In 2014, Ganjei received coverage from Daily Express, The Independent, Metro, and BBC Radio 5 Live for auctioning some twigs on eBay alongside other unusual items like handwritten "Fresh Prince of Bel Air" lyrics. The same year, he published Babak Ganjei's Roadhouse, a graphic novel based on the 1989 Patrick Swayze film Road House. It was described as "astonishingly good" by Aaron Souppouris of The Verge.

In 2017, Channel 4's short-film series Random Acts featured Ganjei's satirical animated comedy Taste of Your Own Food, about dating in supermarkets. He has also produced the short films Waiting for Potato and Freelancer with production company Blink.

In 2018, Ganjei exhibited a solo show, It's Really Not Funny, at London's War Gallery. Works displayed in this show included an oil-painted CV, and a painting of his Barclaycard. He tried to sell the painting to Barclays, but they did not purchase it and suggested he cancel his card for security reasons.

He also published his first book with Rough Trade Books, Film Ideas. The concept for the book originated when Ganjei was retweeted by comedian Rob Delaney, and was consequently followed on Twitter by a number of film producers. Ganjei then started tweeting film ideas.

In 2019, Ganjei featured in the BBC Radio 4 programme Can My Eleven Year Old Fix My Life? with his son Arthur. When Arthur turned 12, this was followed with another programme, Arthur Cares, in which he acted as an agony uncle and dressed his father up as a dinosaur to promote his father's art.

In 2021, fashion boutique Browns showed a selection of Ganjei's neons and works on paper in their Shoreditch store in an exhibition called Honey Wagon.

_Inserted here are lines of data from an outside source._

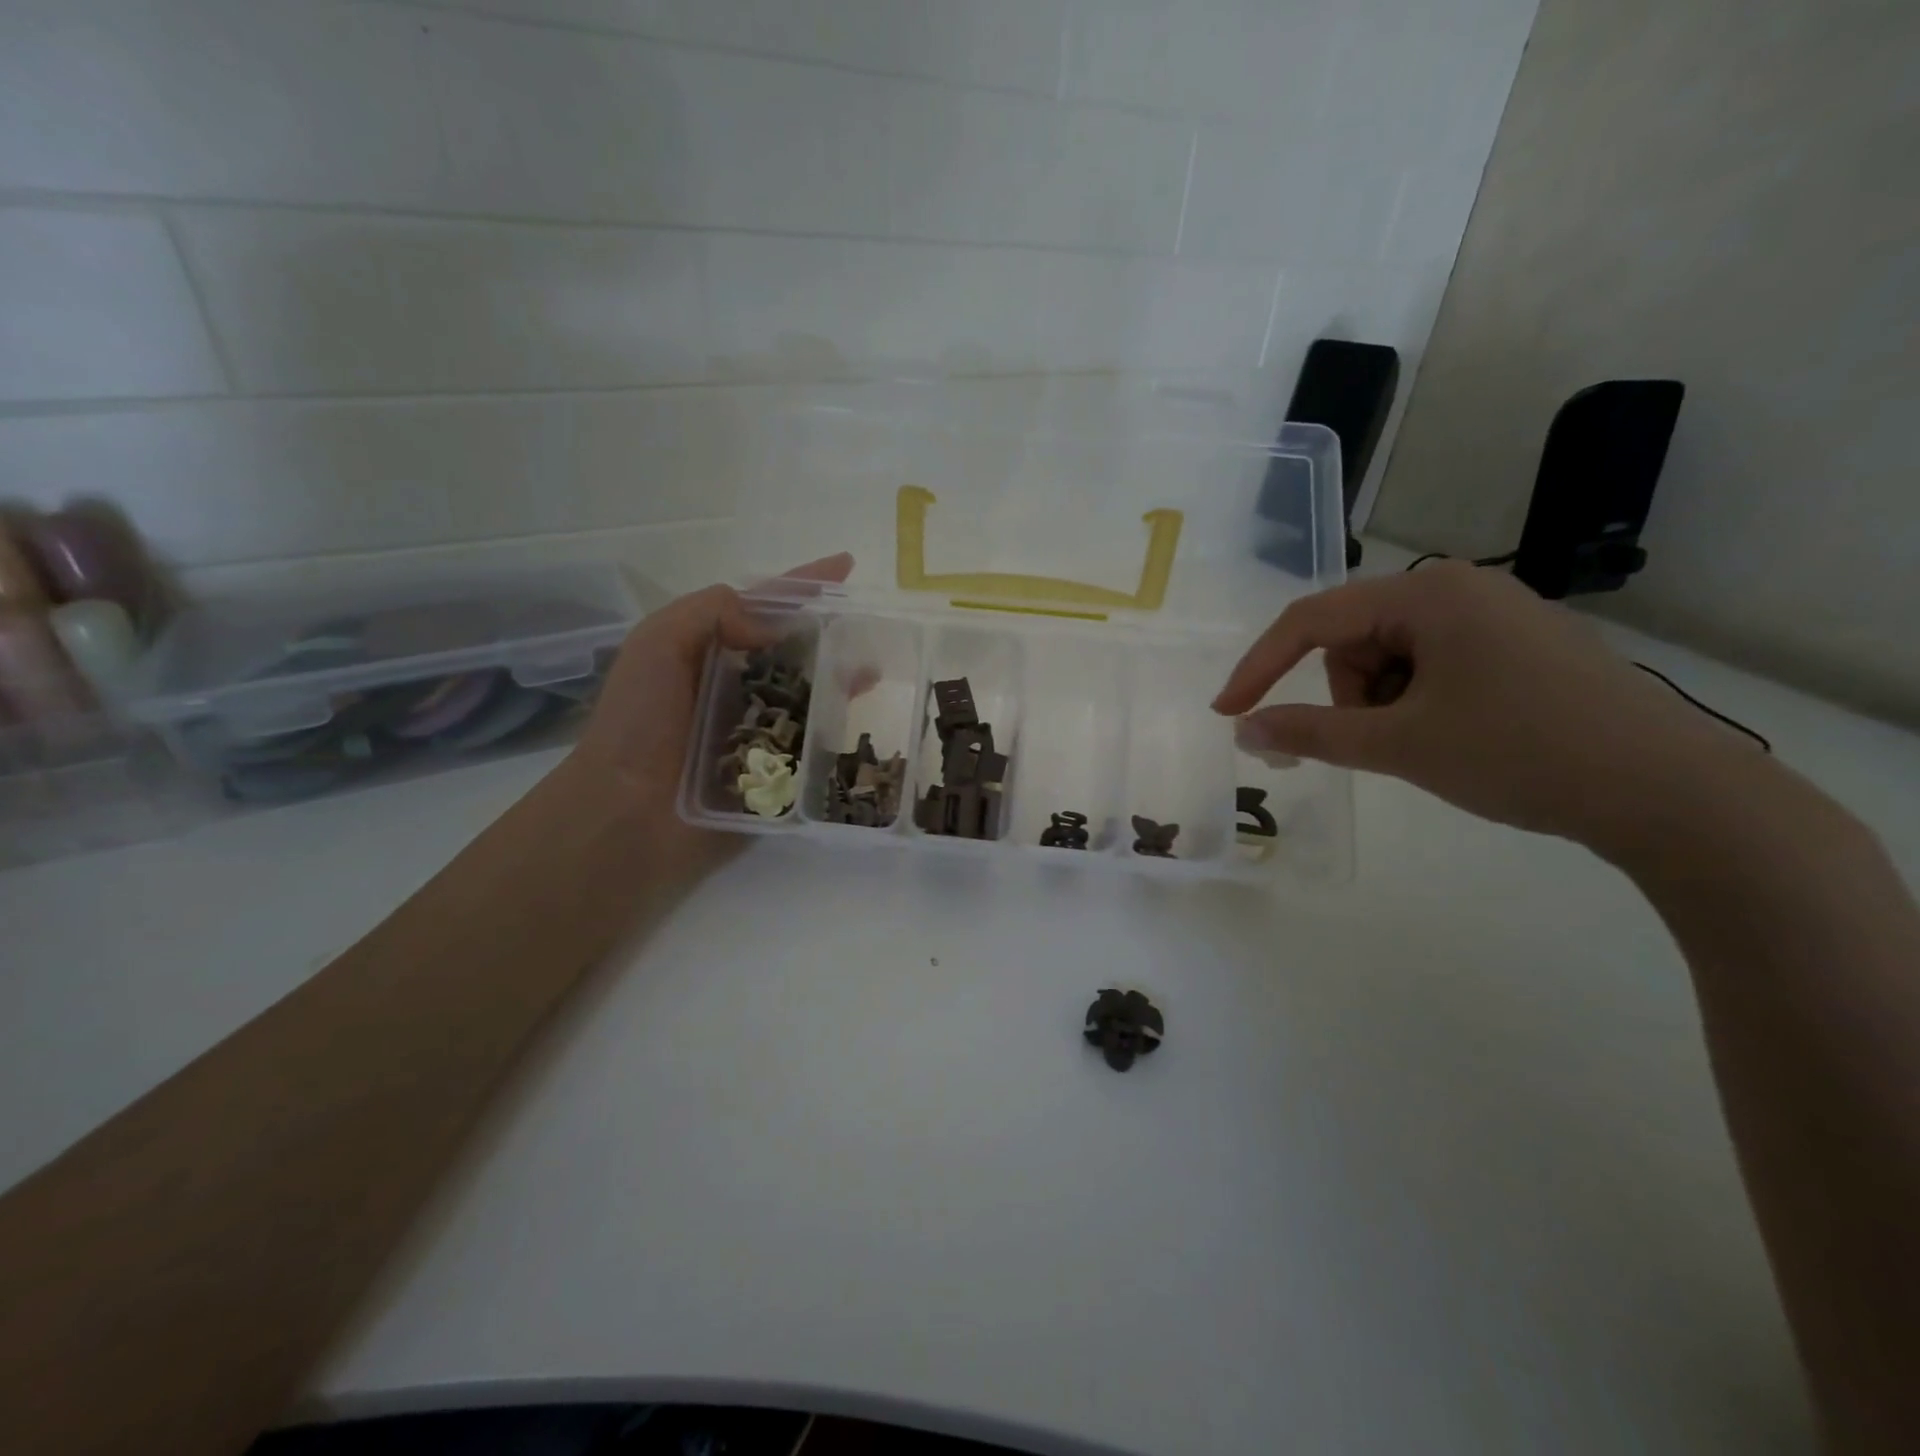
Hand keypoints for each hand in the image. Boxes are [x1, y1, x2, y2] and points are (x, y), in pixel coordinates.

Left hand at [562, 554, 852, 864]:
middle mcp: (734, 684)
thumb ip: (711, 612)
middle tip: (871, 628)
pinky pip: (809, 743)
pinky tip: (855, 723)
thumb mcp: (658, 644)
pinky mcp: (769, 772)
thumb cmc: (638, 722)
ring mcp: (754, 729)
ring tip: (873, 672)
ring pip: (807, 694)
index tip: (846, 566)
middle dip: (830, 634)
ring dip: (838, 680)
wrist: (626, 813)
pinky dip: (832, 731)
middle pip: (793, 649)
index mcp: (707, 649)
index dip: (802, 584)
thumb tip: (774, 628)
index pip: (763, 606)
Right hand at [1212, 562, 1764, 850]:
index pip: (1312, 620)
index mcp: (1428, 594)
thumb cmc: (1520, 753)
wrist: (1672, 794)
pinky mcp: (1522, 647)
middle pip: (1355, 639)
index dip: (1260, 667)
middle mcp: (1461, 588)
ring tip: (1427, 744)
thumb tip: (1244, 730)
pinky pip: (1435, 666)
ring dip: (1384, 704)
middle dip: (1349, 695)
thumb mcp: (1399, 744)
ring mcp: (1497, 615)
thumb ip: (1310, 733)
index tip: (1229, 713)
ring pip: (1393, 657)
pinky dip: (1420, 703)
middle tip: (1380, 743)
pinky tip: (1458, 736)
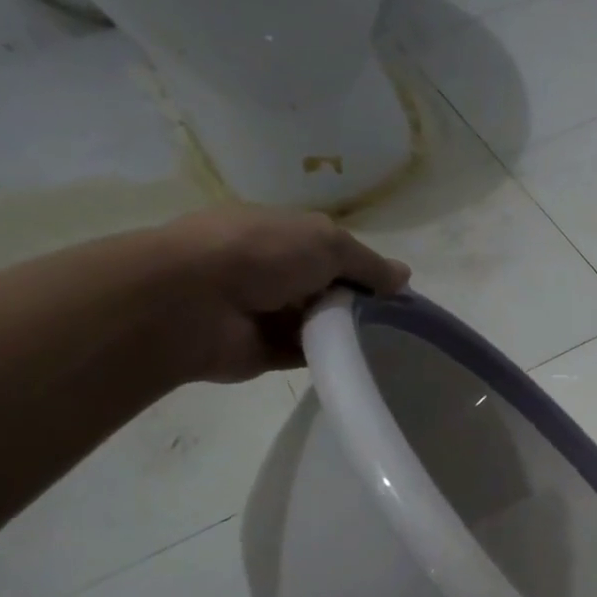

Ganjei described the structure of the show as being like a band playing a set full of greatest hits. That year he also published his second book with Rough Trade, Art Is The Thing Nobody Asked You To Do, which the publisher describes as "a radical new take on the artists' manifesto". In 2021 Ganjei also designed a commission for Liverpool's Bluecoat gallery.

He would work with the Bluecoat again for a 2024 solo show, Thanks for Having Me. This included a section entitled "Greatest Hits". The gallery described Ganjei's exhibition as "reflecting back on a life of operating on the margins and never quite being sure where he belongs".

As part of a promotion for the soft drink Irn-Bru, Ganjei exhibited his work in The BEEP Show. This consisted of word art paintings inspired by awkward or embarrassing text messages people have sent, and was shown in November 2024 at pop-up galleries in London and Edinburgh.

Ganjei hosts a show, Hot Mess, on NTS Radio.

== Style and influences ==
Ganjei describes his early influences as the band Nirvana, and the punk / DIY aesthetic. His work is frequently confessional and humorous. He is noted for his text-based paintings, which Dazed described as "reading like fragments of a diary or notebook while often exposing the mechanisms of their own production ('This art takes about 15-20 min') or revealing snippets of dialogue from his interior monologue ('I'm in the bush outside and I really love you')".

Emily Gosling writing for It's Nice That described his paintings of sitting rooms from sitcoms as having a naive style. Gosling also described his illustrations of acts playing London's Vision festival, including Camera Obscura, Fat White Family, Holy Fuck and Jens Lekman, as "sweet doodlings".

A review of his Bluecoat show for Art in Liverpool described the exhibition of a letter to a friend with the line "I could keep going but there's a part of me that is already thinking I need to keep this snappy in case it is published or printed on a wall" as "performance [art] of the self in a uniquely dishonest form".